Jack London’ın romanını yazdığı dönemde, 1907 yılında Karl Marx’ın kitapları Amerika’da henüz yayınlanmamıştı derler. Dolayısıyla, London’ın romanında kurduğu “teorik alt yapı” tamamen kendi sezgilerinin ürünüdür.

İnsanların romana asıl ilgisi, özellikle de Avrupa’da 1934 yılında başladı. O sene bütün Avrupa, neredeyse hep birlikte kitapçılara koşarak, çılgınlar gibi bu romanı alıp okumaya başladı. Kitap bir anda karaborsaya düştü. Roman 1907’de yazılmıştı ve o sırada gemi azıya almış bir şekilde gelmekte olan “faşizmi” Jack London; George Orwell’ın deyimiyle “şaşırtıcı bir isabetle” bir kâhin gibi öngörmüştü romanında.

Gelecek hakkında bir romandır “Demir Ökçe”, yazara göre yakında bir dünya devrimi patlak verecek, herkes sosyalizme koşacak. (Orwell’ın, daha sonra yazacağı meşhur “1984” romanının ilhamını bu kitaptan aldığı söylenir. Hatta “Demir Ökçe”de tarih olarak da “1984” var: Bendeki baskının 248. sayfasında bir dipnotta Asgard ile Ardis şehirlerinin inşasından bahseder yazar, Asgard şehrinin inşasının 1984 yılında tamamlandığını söyler.)

____

Görevler:
a: Demir Ökçe metnine göre, insanların romana asıl ilgisi Avrupa'da hangi yılda başlamıştır?
b: Demir Ökçe metninde "İnsanların romana asıl" sözleriyle başlayıp "gibi öngörmüştü romanında." sözlerine kadar süren bölümü harfi harfine yeniden yazınız.
c: Demir Ökçe metninde "İnsanların romana asıl ilgisi" sözleriyle başlayan paragrafı, başlıca bilgilerini koruyarak madde listesi biçiminde yeniden yazınız.
Ardından gelen verilerin Demir Ökçe metniyle herhangi bir ilgisi yoktur.

Veri Kesiti:
____

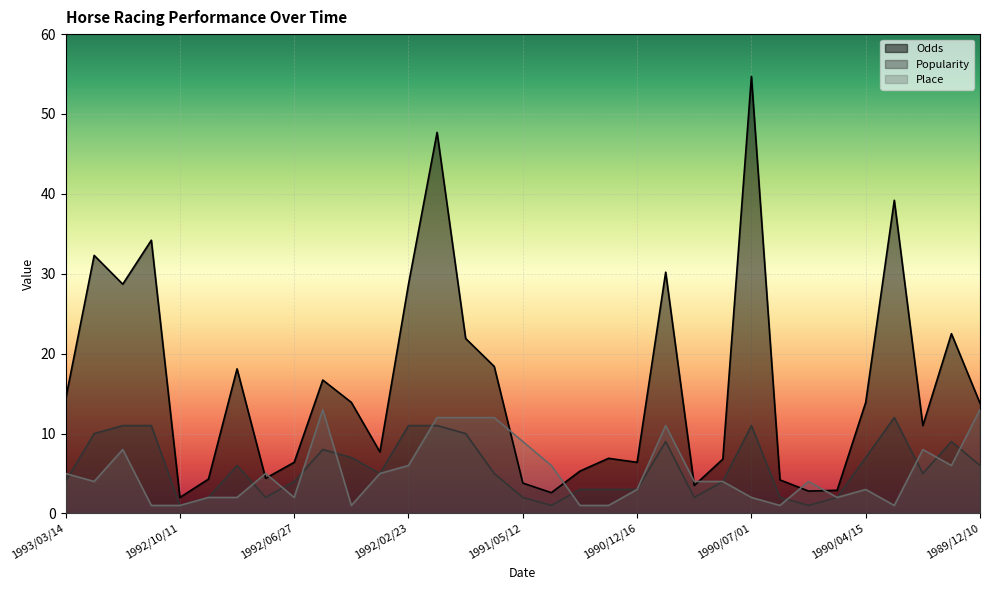

Which series has the largest range (max minus min)?

Odds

____

Görevlerin Yanıtları:
a: 1934 yılında.

b:
İnsanların romana asıl ilgisi, özellikle de Avrupa’da 1934 yılında başladı. O sene bütün Avrupa, neredeyse hep birlikte kitapçılara koşarak, çılgınlar gibi bu romanı alıp okumaya başladı. Kitap bir anda karaborsaya düştü. Roman 1907’de yazılmıştı ve o sırada gemi azıya almış bir şekilde gelmekte olan “faşizmi” Jack London; George Orwell’ın deyimiyle “şaşırtıcı bir isabetle” bir kâhin gibi öngörmüştü romanında.

c:
- İnsanların romana asıl ilgisi 1934'te, özellikle Avrupa'da başladı.
- O yıl Avrupa'da insanlar kitapçılara koşarak romanı alıp okudu ve kitap bir anda karaborsaya düştü.
- 1907'de yazılan romanda Jack London, o sırada yükselmekte olan faşizmi George Orwell'ın deyimiyle "şaşırtıcı bir isabetle" öngörmüştü.